Jodi Romine is just your typical 26 year-old. Like most students, Jodi took out a student loan so that she could afford university in hopes of securing a better future. Definitely a good investment, right?
Jodi, profiled last year in the Wall Street Journal, has a degree in business-management, but owes $74,000 in student loans. Sixty percent of her bank teller’s monthly income goes towards her loans. She also works a second job in a daily struggle to keep up with her payments.
Jodi’s partner, Dean, is a 31 year-old full-time masters student. He also teaches, coaches high school sports, and works weekends at a restaurant. Forty percent of his paycheck goes towards his own share of student loans.
Jodi and Dean cannot buy a house and decided to delay marriage and family since they cannot afford it. And they’re not the only ones.
Approximately 37 million other graduates are in similarly overwhelming straits. Outstanding student loan debt now totals close to $1 trillion nationally, surpassing credit card debt for the first time. This number is triple what it was in 2004 and the number of borrowers has increased by 70 percent.
Like millions of other Americans, Jodi and Dean didn’t realize that getting a college degree would not guarantee a decent paying job, or any job. Instead, young people are facing a terrible job market, making it even more challenging to pay back their mounting debt.
The student loan business has a long history of being subsided by the government—when Jodi and Dean were in school the US Department of Education subsidized banks and private lenders in addition to directly financing 1/3 of all student loans. In 2010, however, a provision in Obamacare restructured the student loan industry, removing banks and other private “middlemen” from the equation. Instead, the government gained almost complete power to directly issue and guarantee student loans. Today, 93 percent of all student loans are backed by the federal government.
The average balance of student loan debt is around $25,000. Meanwhile, a shocking 53 percent of recent college graduates under the age of 25 are either unemployed or underemployed. In order to make ends meet and pay off some of their debt, just like Jodi and Dean, many bachelor degree-holders resort to working multiple jobs that very often do not even require any degree at all. An estimated 37.8 percent of recent graduates have taken jobs that only ask for high school education, pushing non college-educated youth out of the job market.

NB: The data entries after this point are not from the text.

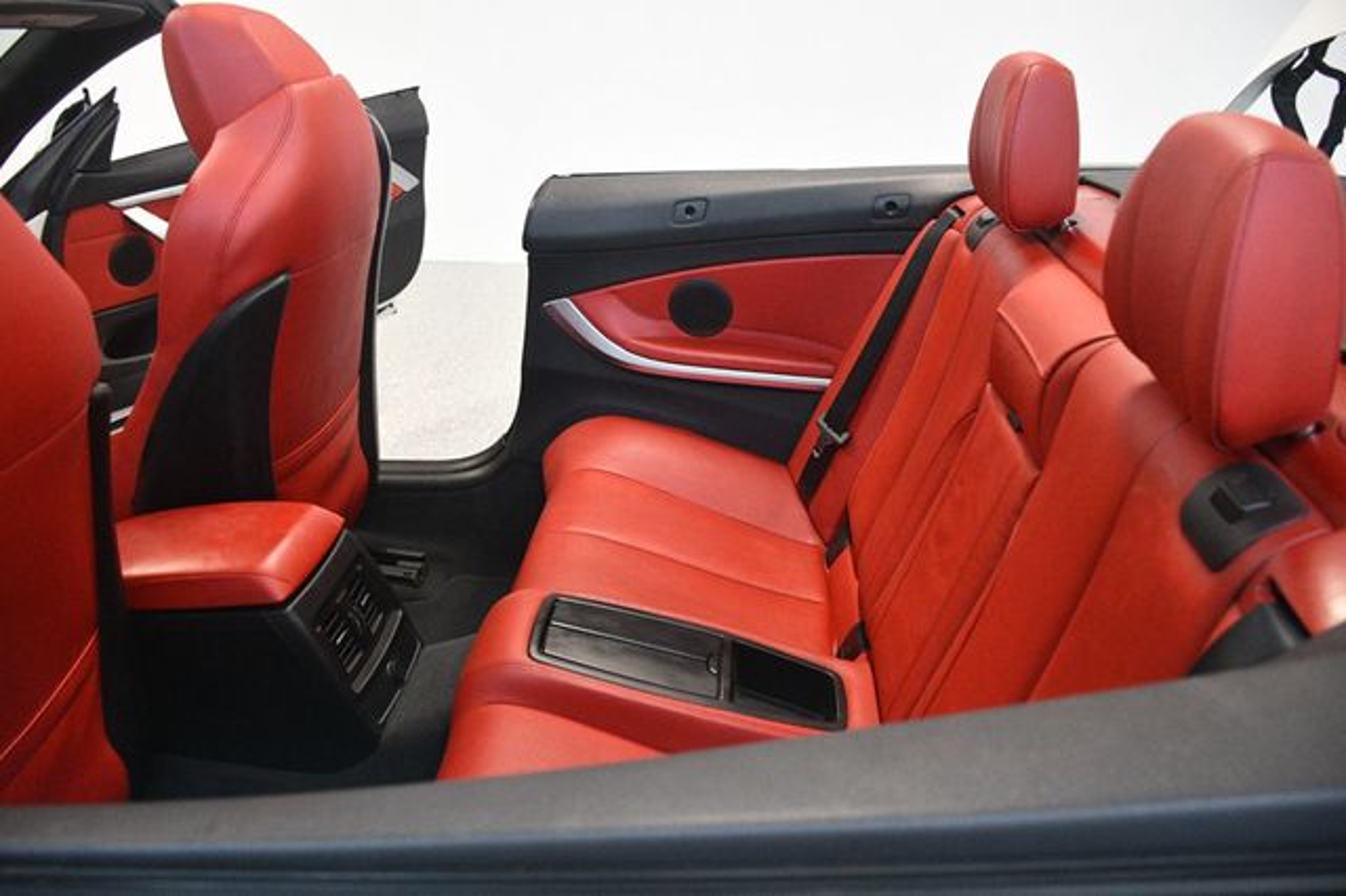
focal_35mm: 27
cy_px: 448
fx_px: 1009
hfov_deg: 67.4
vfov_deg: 47.9
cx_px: 673
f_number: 3.5
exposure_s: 1/125
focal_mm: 18
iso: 3200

Whether employed, underemployed or unemployed, one thing is certain: college grads in debt are having a tough time. Of course, a debt load has a negative effect on a person’s borrowing power; however, coupled with a tough labor market, young people are facing even more restricting conditions than they did in the past. About 17 percent of student borrowers are delinquent on their payments by at least 3 months, making it hard to do all the normal things people in their 20’s need to do in order to establish themselves. For example, student loan debt makes it extremely difficult for recent grads to qualify for a credit card—bank standards have tightened dramatically since 2008.
Additionally, recent grads are finding it increasingly difficult to buy a home. In 2005, about 9 percent of people aged 25-30 with student loan debt were able to get a mortgage. Last year, this number fell to about 4 percent. Whereas the housing market used to depend on first-time homebuyers between the ages 25-34 to make up half of the total property purchases, this age group now makes up the smallest share of the housing market than it has in more than a decade. In an attempt to lure this huge portion of buyers back, property owners are forced to lower prices, depressing an already depressed housing market.

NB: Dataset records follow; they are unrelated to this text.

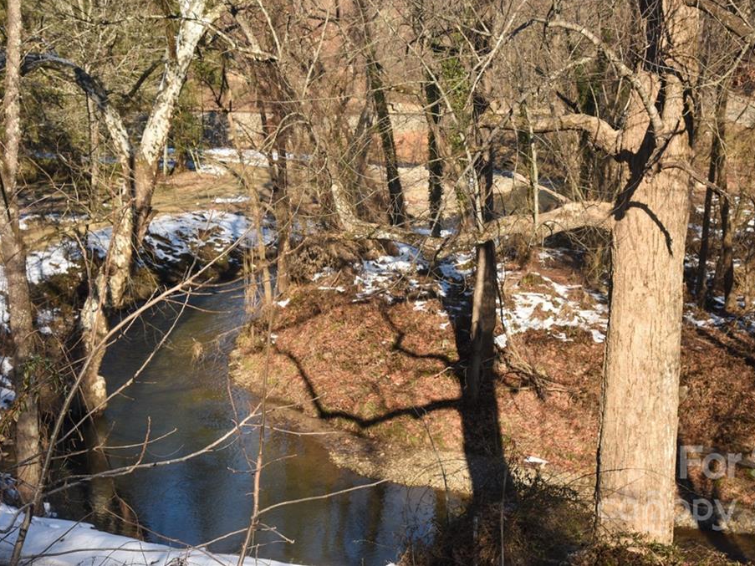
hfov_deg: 32.2
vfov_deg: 24.4
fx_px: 1308
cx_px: 420
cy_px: 281
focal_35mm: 60
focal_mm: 55
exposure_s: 1/250
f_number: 8
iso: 200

Without home ownership or sufficient income that can help pay off the loans (that will forever follow them; student loans cannot be discharged in bankruptcy), recent graduates face a future secure in only one thing: debt.

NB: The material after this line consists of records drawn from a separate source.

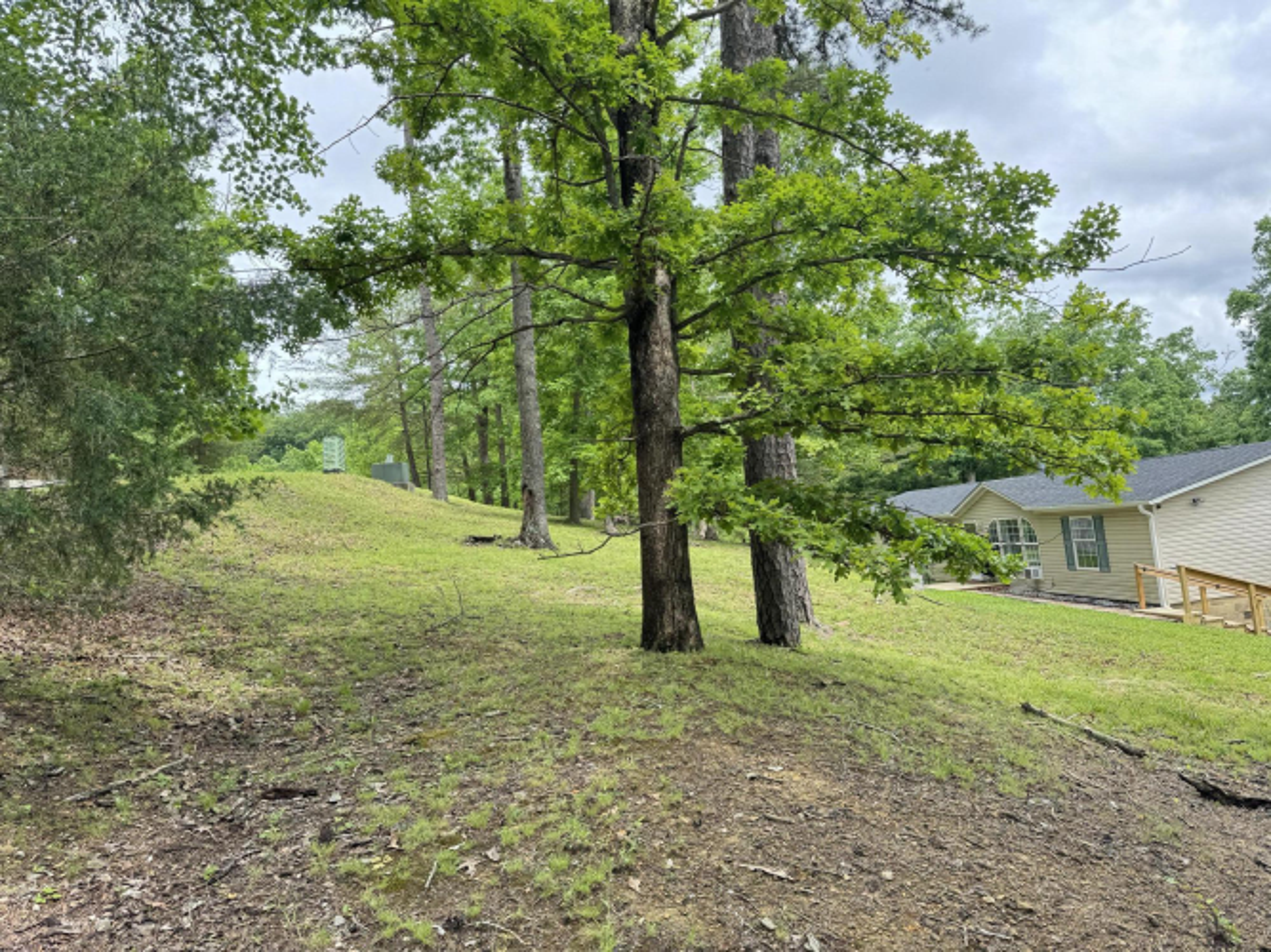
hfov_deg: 71.6
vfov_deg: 56.8
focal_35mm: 24
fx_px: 881
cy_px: 476
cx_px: 636
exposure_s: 1/671
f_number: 1.78
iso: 80
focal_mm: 6.76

We can only speculate how much worse it will get as more and more people graduate under the new Obama loan regime, given that now almost anyone qualifies for a student loan and the amount granted does not depend upon whether the candidate’s degree is in a highly employable field or not.
But we do know one thing: the student loan industry’s distortionary powers are likely to continue hurting job, loan and housing markets in a variety of ways. For example, since young people in debt are obstructed from taking out other types of loans, it will be difficult for future businessmen to finance startup companies, destroying potential jobs for untold numbers of other workers.
Similarly, as young people are less likely to buy homes, the housing market will continue to suffer—as demand for homes decreases, there will be fewer opportunities for workers in industries such as construction, engineering, architecture, etc.
Finally, young people with student loan debt will likely continue to delay marriage, postpone having children or decide to have smaller families. The fertility rate in America has already declined; a smaller fertility rate means fewer workers for the future labor market. Ghosts of workers who never were can’t support the elderly who are.
Were these issues not brought up during the debates about Obamacare? If so, I didn’t hear it. Perhaps, it was inconvenient for our government officials to bring them up because the underlying incentive of restructuring of the student loan system was not actually to enhance students’ ability to afford college or build a stable future. Is it too much to speculate that this “education” provision was incorporated into Obamacare to increase the government’s revenue through the collection of interest, helping indirectly to finance the new health system?
The college market automatically affects the job market. Government interference in the former, then, will necessarily distort the latter. Just ask Jodi and Dean.